### Extracted entries ###
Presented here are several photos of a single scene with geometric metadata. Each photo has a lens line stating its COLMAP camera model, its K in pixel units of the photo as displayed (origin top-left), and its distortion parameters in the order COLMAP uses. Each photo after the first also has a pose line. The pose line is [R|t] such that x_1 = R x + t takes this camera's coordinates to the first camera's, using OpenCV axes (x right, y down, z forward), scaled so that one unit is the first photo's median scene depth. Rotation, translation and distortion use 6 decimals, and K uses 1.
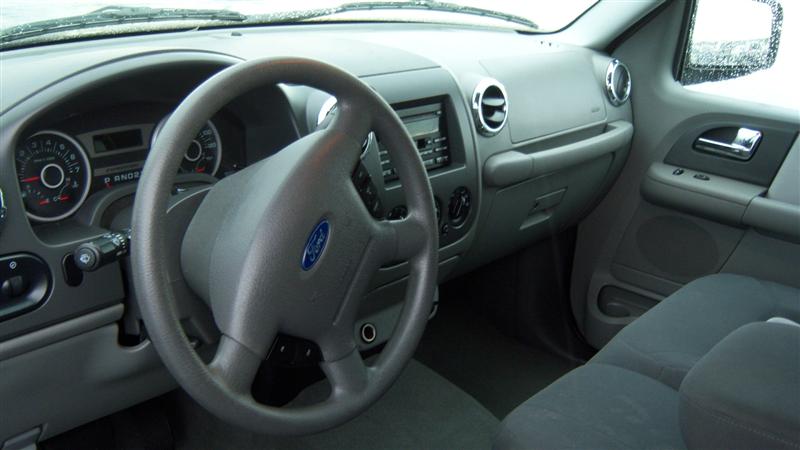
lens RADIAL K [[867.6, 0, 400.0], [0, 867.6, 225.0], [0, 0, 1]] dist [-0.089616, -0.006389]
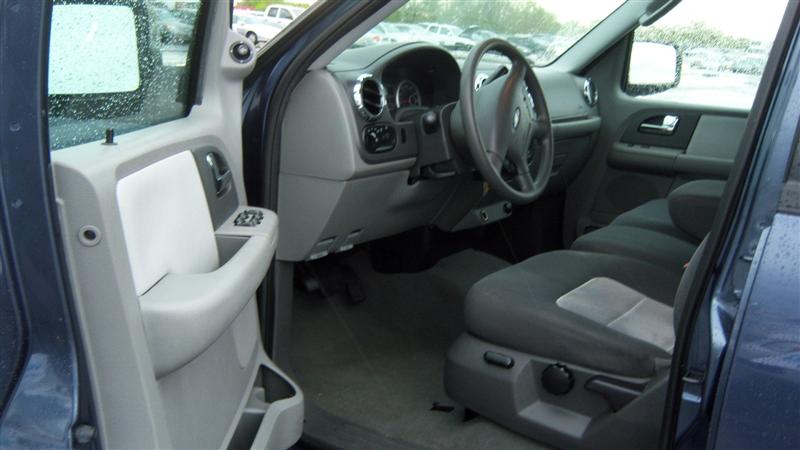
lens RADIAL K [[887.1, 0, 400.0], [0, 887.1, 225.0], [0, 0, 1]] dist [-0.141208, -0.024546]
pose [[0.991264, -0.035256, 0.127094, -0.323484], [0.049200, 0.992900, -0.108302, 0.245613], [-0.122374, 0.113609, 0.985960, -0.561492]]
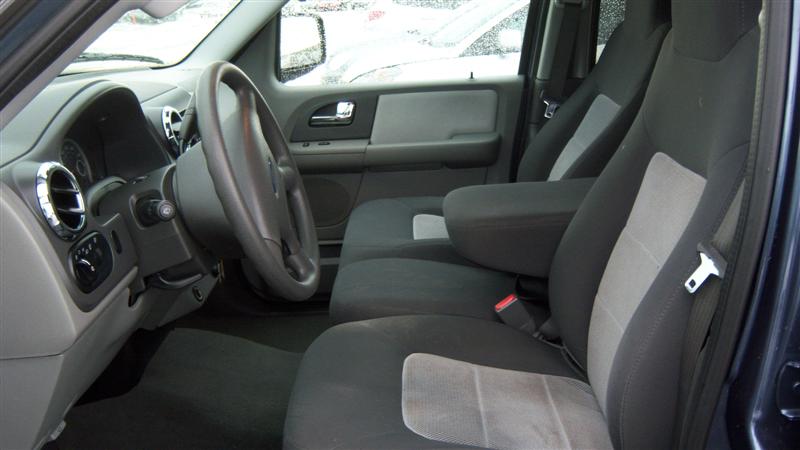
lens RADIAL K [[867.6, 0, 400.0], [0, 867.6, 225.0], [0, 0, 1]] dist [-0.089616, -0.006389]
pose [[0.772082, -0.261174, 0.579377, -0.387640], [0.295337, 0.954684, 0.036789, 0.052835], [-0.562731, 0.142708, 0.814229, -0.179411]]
###
Work to complete:
Full copy, no pictures: write out each line of the data exactly as it stands.

Answer section:
Presented here are several photos of a single scene with geometric metadata. Each photo has a lens line stating its COLMAP camera model, its K in pixel units of the photo as displayed (origin top-left), and its distortion parameters in the order COLMAP uses. Each photo after the first also has a pose line. The pose line is [R|t] such that x_1 = R x + t takes this camera's coordinates to the first camera's, using OpenCV axes (x right, y down, z forward), scaled so that one unit is the first photo's median scene depth. Rotation, translation and distortion use 6 decimals, and K uses 1.
lens RADIAL K [[867.6, 0, 400.0], [0, 867.6, 225.0], [0, 0, 1]] dist [-0.089616, -0.006389]
lens RADIAL K [[887.1, 0, 400.0], [0, 887.1, 225.0], [0, 0, 1]] dist [-0.141208, -0.024546]
pose [[0.991264, -0.035256, 0.127094, -0.323484], [0.049200, 0.992900, -0.108302, 0.245613], [-0.122374, 0.113609, 0.985960, -0.561492]]
lens RADIAL K [[867.6, 0, 400.0], [0, 867.6, 225.0], [0, 0, 1]] dist [-0.089616, -0.006389]
pose [[0.772082, -0.261174, 0.579377, -0.387640], [0.295337, 0.954684, 0.036789, 0.052835], [-0.562731, 0.142708, 0.814229, -0.179411]]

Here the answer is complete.